— Goal of the exercise —
Could you print, unchanged and line for line, the part of the listing below that opens with the line containing "oficială a Consiliului." and closes with the line containing "exacerbate de transferurile"?

BEGIN Material for the task

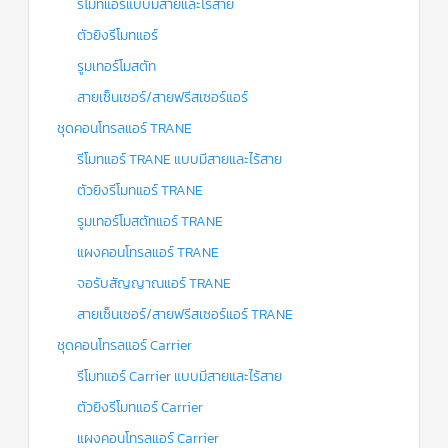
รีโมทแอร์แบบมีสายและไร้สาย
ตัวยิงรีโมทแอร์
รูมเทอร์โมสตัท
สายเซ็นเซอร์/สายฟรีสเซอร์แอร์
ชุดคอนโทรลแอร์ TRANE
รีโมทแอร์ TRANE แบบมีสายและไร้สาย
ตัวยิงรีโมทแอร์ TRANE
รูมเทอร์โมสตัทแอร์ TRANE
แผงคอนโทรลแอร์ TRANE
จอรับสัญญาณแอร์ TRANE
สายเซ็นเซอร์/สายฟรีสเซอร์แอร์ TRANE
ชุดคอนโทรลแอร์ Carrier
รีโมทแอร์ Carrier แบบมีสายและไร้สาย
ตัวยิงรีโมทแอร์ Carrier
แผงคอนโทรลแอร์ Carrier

END Material for the task
BEGIN Material for the task

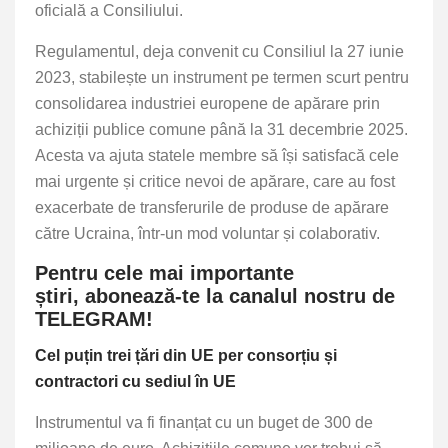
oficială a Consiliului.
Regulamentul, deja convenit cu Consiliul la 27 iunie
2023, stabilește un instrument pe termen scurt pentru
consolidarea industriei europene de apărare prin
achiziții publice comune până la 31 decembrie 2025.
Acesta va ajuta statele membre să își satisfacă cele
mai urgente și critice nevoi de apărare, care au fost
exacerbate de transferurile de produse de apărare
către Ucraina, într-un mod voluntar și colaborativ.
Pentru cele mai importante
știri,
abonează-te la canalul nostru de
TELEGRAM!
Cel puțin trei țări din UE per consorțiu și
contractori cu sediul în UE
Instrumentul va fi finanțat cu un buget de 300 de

END Material for the task
BEGIN Material for the task

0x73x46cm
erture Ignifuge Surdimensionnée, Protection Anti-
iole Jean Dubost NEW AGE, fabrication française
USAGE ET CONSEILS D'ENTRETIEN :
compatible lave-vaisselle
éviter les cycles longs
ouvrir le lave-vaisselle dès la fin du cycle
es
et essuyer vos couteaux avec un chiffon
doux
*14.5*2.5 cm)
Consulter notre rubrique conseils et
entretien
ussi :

END Material for the task

— Reply to the task —
oficială a Consiliului.
Regulamentul, deja convenit cu Consiliul la 27 iunie
2023, stabilește un instrument pe termen scurt pentru
consolidarea industriei europene de apărare prin
achiziții publice comune până la 31 decembrie 2025.
Acesta va ajuta statele membre să își satisfacă cele
mai urgente și critice nevoi de apărare, care au fost
exacerbate de transferurile de produse de apărare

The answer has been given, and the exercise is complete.